Paleoclimatologists James Zachos and Ellen Thomas have been honored this Wednesday with a BBVA Foundation Frontiers of Knowledge Award for their discovery of one. Green House Effect from 56 million years ago which allows us to predict the effects of current global warming. According to a statement the jury valued the “significant contribution” to the discovery of the so-called Paleocene-Eocene Thermal Maximum (PETM), “an important natural event in the fossil record that provides a powerful analogy to anthropogenic climate change.” BBVA From the Foundation.
Upon learning of the decision, Zachos indicated that he considered the PETM to be “the best geological analogy of current climate change”. The scientist pointed out that the discovery has been an important natural experiment to validate and delimit the models used today to predict the future development of climate.
Zachos, a scientist at the University of California at Santa Cruz (USA) and Thomas of Yale University and Wesleyan University (also in the USA), identified an anomalous episode in the planet’s history in the 1990s, in which massive emissions of carbon dioxide (CO₂) – one of the main causes of the current warming of the planet – was produced by natural causes.

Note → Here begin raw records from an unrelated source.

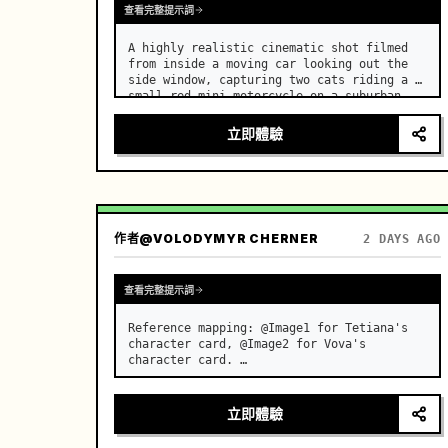
查看完整提示詞
A highly realistic cinematic shot filmed 
from inside a moving car looking out the 
side window, capturing two cats riding a 
small red mini motorcycle on a suburban 
road. …
立即體驗
作者
@VOLODYMYR CHERNER
2 DAYS AGO
查看完整提示詞
Reference mapping: @Image1 for Tetiana's 
character card, @Image2 for Vova's 
character card. …
立即體驗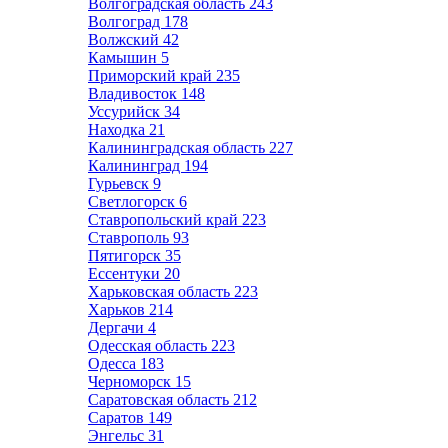
Волгоградская область
243
Волгоград
178
Волжский
42
Камышин
5
Приморский край
235
Владивосток
148
Уссурийск
34
Находка
21
Калининградская область
227
Калининград
194
Гурьевск
9
Светлогорск
6
Ставропольский край
223
Ставрополь
93
Пятигорск
35
Ессентуки
20
Харьковская область
223
Харьков
214
Дергачи
4
Одесская область
223
Одесса
183
Черноморск
15
Саратовская область
212
Саратов
149
Энгельс
31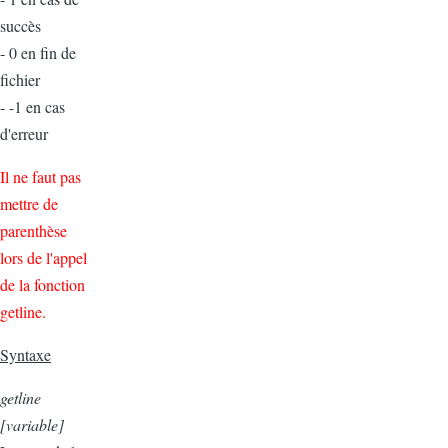
succès
- 0 en fin de
fichier
- -1 en cas
d'erreur
Il ne faut pas
mettre de
parenthèse
lors de l'appel
de la fonction
getline.
Syntaxe
getline
[variable]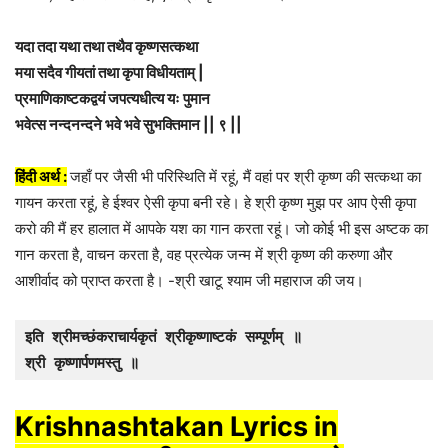
यदा तदा यथा तथा तथैव कृष्णसत्कथा
मया सदैव गीयतां तथा कृपा विधीयताम् |
प्रमाणिकाष्टकद्वयं जपत्यधीत्य यः पुमान
भवेत्स नन्दनन्दने भवे भवे सुभक्तिमान || ९ ||
हिंदी अर्थ :
जहाँ पर जैसी भी परिस्थिति में रहूं, मैं वहां पर श्री कृष्ण की सत्कथा का
गायन करता रहूं, हे ईश्वर ऐसी कृपा बनी रहे। हे श्री कृष्ण मुझ पर आप ऐसी कृपा
करो की मैं हर हालात में आपके यश का गान करता रहूं। जो कोई भी इस अष्टक का
गान करता है, वाचन करता है, वह प्रत्येक जन्म में श्री कृष्ण की करुणा और
आशीर्वाद को प्राप्त करता है। -श्री खाटू श्याम जी महाराज की जय।
इति श्रीमच्छंकराचार्यकृतं श्रीकृष्णाष्टकं सम्पूर्णम् ॥

श्री कृष्णार्पणमस्तु ॥
Krishnashtakan Lyrics in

This event led to an increase in global temperature between 5 and 6 °C. This episode acidified the oceans and caused the greatest extinction of deep sea creatures in the history of the planet.

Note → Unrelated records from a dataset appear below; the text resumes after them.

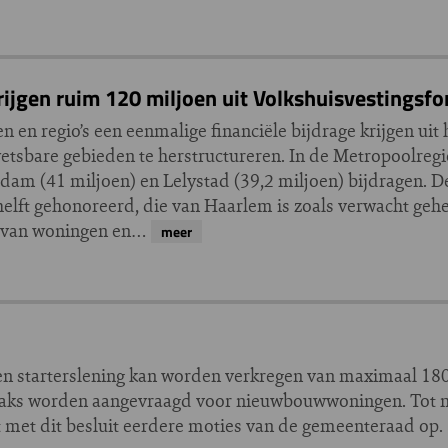
ijgen ruim 120 miljoen uit Volkshuisvestingsf
n regio’s een eenmalige financiële bijdrage krijgen uit 
etsbare gebieden te herstructureren. In de Metropoolre
dam (41 miljoen) en Lelystad (39,2 miljoen) bijdragen. D
elft gehonoreerd, die van Haarlem is zoals verwacht geh
n van woningen en…
meer
n starterslening kan worden verkregen van maximaal 18
traks worden aangevraagd voor nieuwbouwwoningen. Tot nu
 met dit besluit eerdere moties van de gemeenteraad op.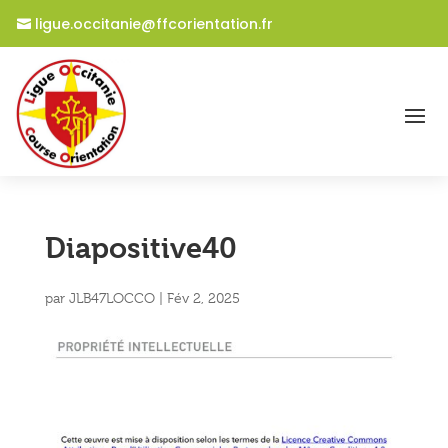
ligue.occitanie@ffcorientation.fr
Diapositive40
par
JLB47LOCCO
|
Fév 2, 2025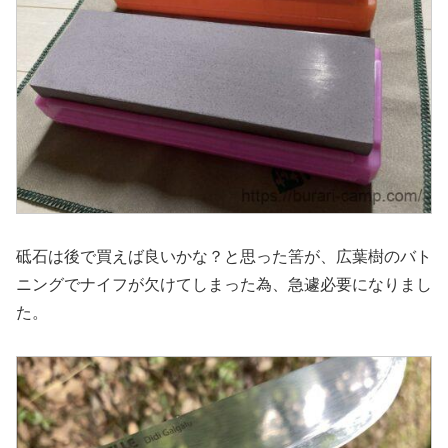
砥石は後で買えば良いかな？と思った筈が、広葉樹のバト
ニングでナイフが欠けてしまった為、急遽必要になりまし
た。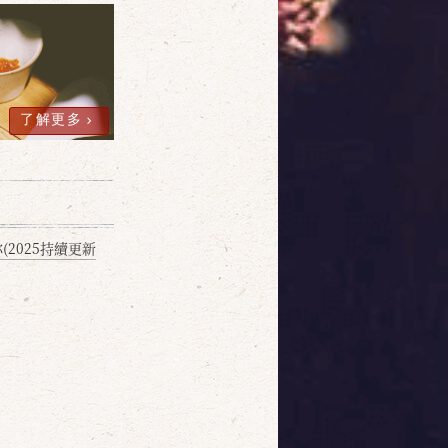
了解更多
2025持續更新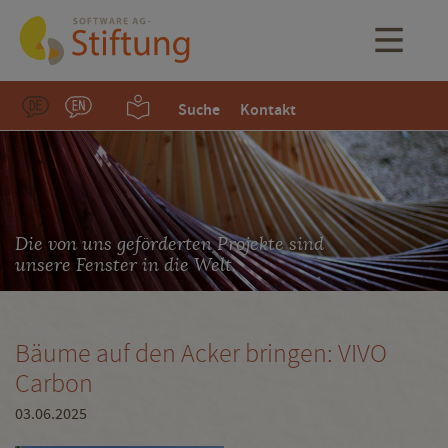
Suche
Kontakt
Die von uns geförderten Projekte sind
unsere Fenster in die Welt.
Bäume auf den Acker bringen: VIVO
Carbon
03.06.2025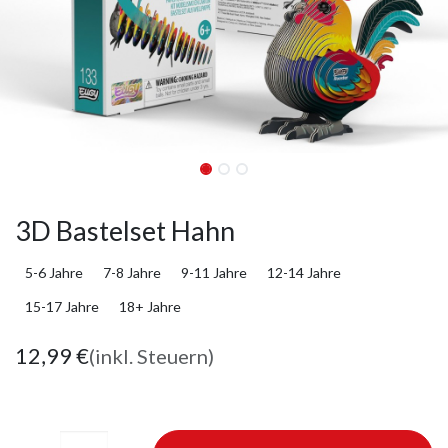
3D Bastelset Hahn
5-6 Jahre
7-8 Jahre
9-11 Jahre
12-14 Jahre
15-17 Jahre
18+ Jahre
12,99
€
(inkl. Steuern)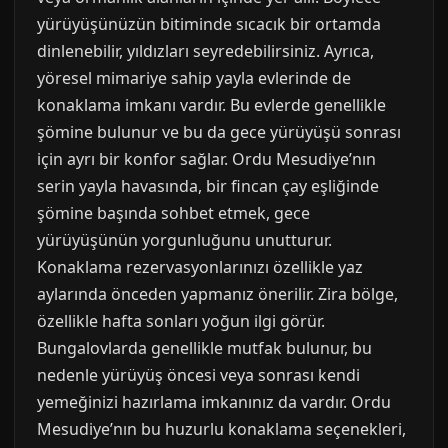
yürüyüşünüzün bitiminde sıcacık bir ortamda
dinlenebilir, yıldızları seyredebilirsiniz. Ayrıca,
yöresel mimariye sahip yayla evlerinde de
konaklama imkanı vardır. Bu evlerde genellikle
şömine bulunur ve bu da gece yürüyüşü sonrası
için ayrı bir konfor sağlar. Ordu Mesudiye’nın
serin yayla havasında, bir fincan çay eşliğinde
şömine başında sohbet etmek, gece
yürüyüşünün yorgunluğunu unutturur.
Konaklama rezervasyonlarınızı özellikle yaz
aylarında önceden yapmanız önerilir. Zira bölge,
özellikle hafta sonları yoğun ilgi görür.
Bungalovlarda genellikle mutfak bulunur, bu
nedenle yürüyüş öncesi veya sonrası kendi
yemeğinizi hazırlama imkanınız da vardır. Ordu
Mesudiye’nın bu huzurlu konaklama seçenekleri,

The findings on the so-called Paleocene–Eocene Thermal Maximum, which occurred 56 million years ago, have served to verify theoretical models of global warming and to demonstrate “the potential impact of severe disturbances” in the planet’s climate, such as the present. being caused by human activity.
Petty was discovered during an ocean drilling expedition in Antarctica in which Thomas participated. He discovered “considerable changes in the organisms living on the bottom of the sea”. Although this extinction was already documented in some scientific articles, Thomas was the first to analyze it in detail and, above all, to attribute its origin to a change on a global scale at the boundary between the Paleocene and Eocene. . Definitive confirmation of the phenomenon came a little later thanks to the investigations of Zachos, who analyzed terrestrial sediments obtained in Wyoming (USA). “Suddenly, all the pieces started fitting together like a puzzle, and they were also consistent with the theory of the greenhouse effect”, highlighted Winner.
According to the award-winning paleontologist, the impact of that event in the past “should serve as a warning to reduce current greenhouse gas emissions and thus avoid worst-case scenarios of global warming, such as sea level rise, floods, droughts, extreme climate episodes and loss of biodiversity”.